Dalam rentetan peristiwa sejarah, kita dapatkan bahwa masyarakat Banjar dimulai dari
percampuran budaya melayu dengan budaya bukit dan maanyan sebagai inti, kemudian membentuk
kerajaan Tanjung Pura dengan agama Buddha. Yang kedua, percampuran kebudayaan pertama
dengan kebudayaan Jawa, yang mana budaya Maanyan, Bukit, dan Melayu menjadi inti, yang
kemudian membentuk Kerajaan Negara Dipa dengan agama Buddha. Yang ketiga, adalah
perpaduan dengan kebudayaan Jawa yang membentuk kerajaan Negara Daha dengan agama Hindu.
Yang terakhir, lanjutan dari Kerajaan Daha dalam membentuk kerajaan Banjar Islam dan perpaduan
suku Ngaju, Maanyan dan Bukit. Dari perpaduan yang terakhir inilah akhirnya melahirkan
kebudayaan yang ada dalam Kerajaan Banjar.
BAB III
PENUTUP

3.1 Kesimpulan
Dari pembahasan di atas dapat ditarik kesimpulan bahwa awal mulanya Kerajaan Islam di
Kalimantan terjadi karena Kerajaan-Kerajaan Hindu-Budha dapat ditaklukkan oleh kerajaan Islam
sehingga agama Islam menyebar hingga ke seluruh Nusantara, salah satunya Kalimantan. Di
Kalimantan, Kerajaan Islam juga menyebar akibat kekalah Kerajaan Hindu-Budha yang kemudian
digantikan oleh Kerajaan Islam. Salah satu Pangeran yang berjasa dalam penyebaran Kerajaan
Islam di Kalimantan Ialah Pangeran samudera. Hal itu terjadi karena pangeran Samudera menikahi
seorang Puteri dari Kerajaan Hindu-Budha yang kemudian diIslamkanoleh Pengeran samudera dan
hal itu mengakibatkan kemarahan dari saudara-saudara sang Puteri dan mengakibatkan terjadi
perperangan dan pertumpahan darah.
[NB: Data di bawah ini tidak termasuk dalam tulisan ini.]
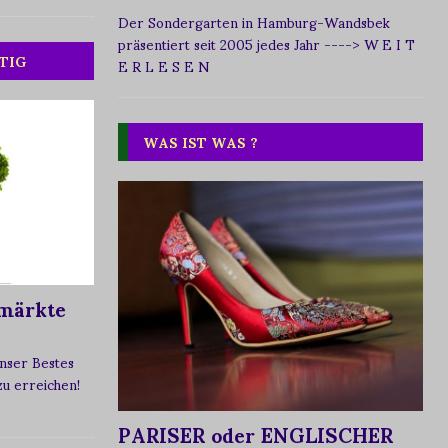
Der Sondergarten in Hamburg-Wandsbek
präsentiert seit 2005 jedes Jahr
----> W E I T
TIG
E R L E S E N
WAS IST WAS ?
märkte
nser Bestes
 zu erreichen!
PARISER oder ENGLISCHER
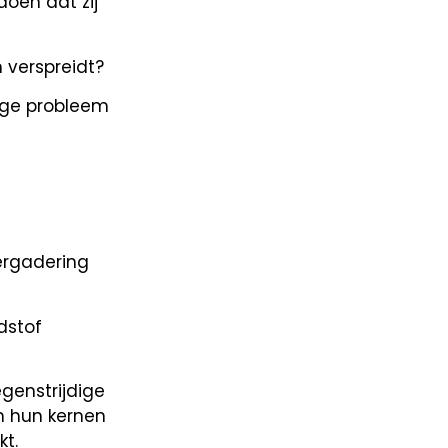
doen dat zij
 verspreidt?
dige probleem
ergadering
dstof
genstrijdige
n hun kernen
t.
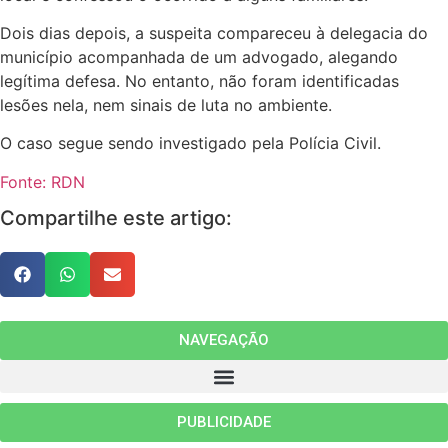
Dois dias depois, a suspeita compareceu à delegacia do
município acompanhada de um advogado, alegando
legítima defesa. No entanto, não foram identificadas
lesões nela, nem sinais de luta no ambiente.
O caso segue sendo investigado pela Polícia Civil.
Fonte: RDN
Compartilhe este artigo:
NAVEGAÇÃO
PUBLICIDADE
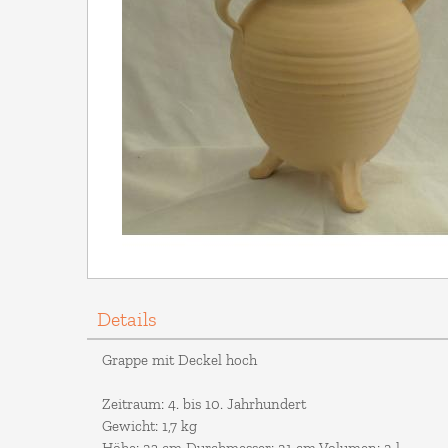
Details
Grappe mit Deckel hoch
Zeitraum: 4. bis 10. Jahrhundert
Gewicht: 1,7 kg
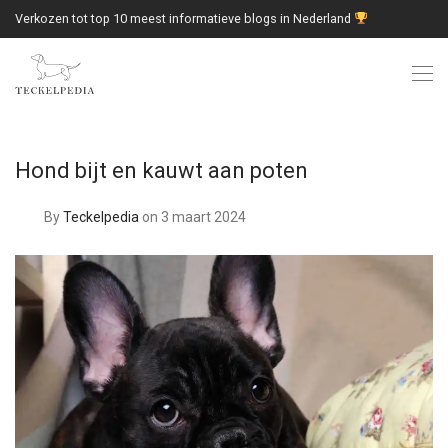
Verkozen tot top 10 meest informatieve blogs in Nederland
Hond bijt en kauwt aan poten
By
Teckelpedia
on 3 maart 2024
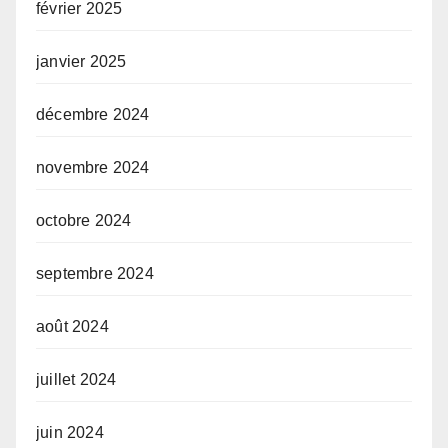
février 2025
janvier 2025
décembre 2024
novembre 2024
octobre 2024
septembre 2024
août 2024
juillet 2024
juin 2024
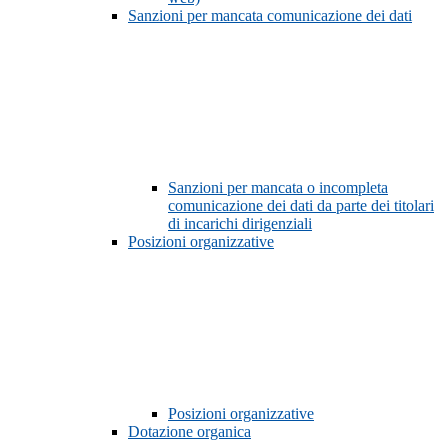
Sanzioni per mancata comunicazione dei dati
Sanzioni per mancata o incompleta
comunicazione dei dati da parte dei titolari
di incarichi dirigenziali
Posizioni organizzative
Posizioni organizzative
Dotazione organica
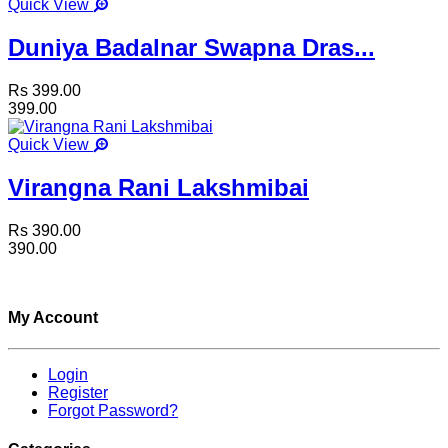
Quick View
Duniya Badalnar Swapna Dras...
Rs 399.00
399.00
Quick View
Virangna Rani Lakshmibai
Rs 390.00
390.00
My Account
Login
Register
Forgot Password?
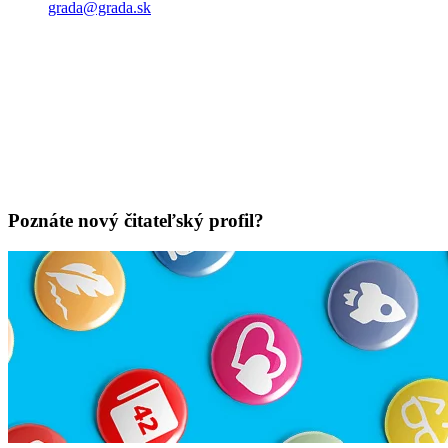
grada@grada.sk
Poznáte nový čitateľský profil?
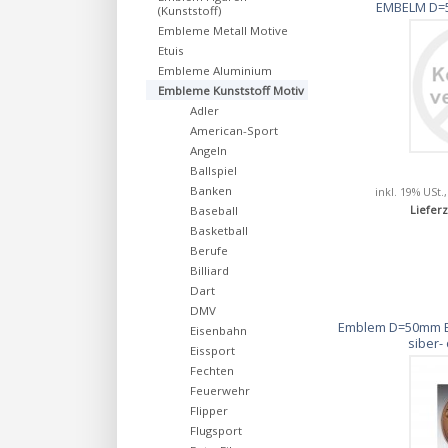
EMBELM D=50
(Kunststoff)
Embleme Metall Motive
Etuis
Embleme Aluminium
Embleme Kunststoff Motiv
Adler
American-Sport
Angeln
Ballspiel
Banken
inkl. 19% USt.
Baseball
Lieferz
Basketball
Berufe
Billiard
Dart
DMV
Emblem D=50mm Bo
Eisenbahn
siber-
Eissport
Fechten
Feuerwehr
Flipper
Flugsport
Dari sanalah kemudian muncul kerajaan-kerajaan Islam yang
tersebar akibat kekalah kerajaan Hindu-Budha tersebut.
Adapun Kerajaan-Kerajaan Islam yang ada di Kalimantan yaitu Kesultanan Banjar dan Pontianak

3.2. Saran
Setelah beberapa paparan dan kesimpulan yang dijabarkan, saran yang dapat penulis
sampaikan yaitu semoga dengan mengetahui sejarah perkembangan Islam di Kalimantan kita dapat
menghormati dan menghargai hasil jerih payah mereka dalam menegakkan Islam di daerah
Kalimantan walaupun harus berkorban nyawa dalam memerangi kerajaan Hindu-Budha yang
pernah menguasai daerah-daerah di Kalimantan.
DAFTAR PUSTAKA

Wildian, Anggita. 2014. Sejarah Kerajaan-Kerajaan Islam di Kalimantan.


http://anggitwildian.blogspot.co.id/2014/03/sejarah-kerajan-kerajaan-islam-di.html . Diakses
tanggal 14 November 2015 pukul 10.00 Wita.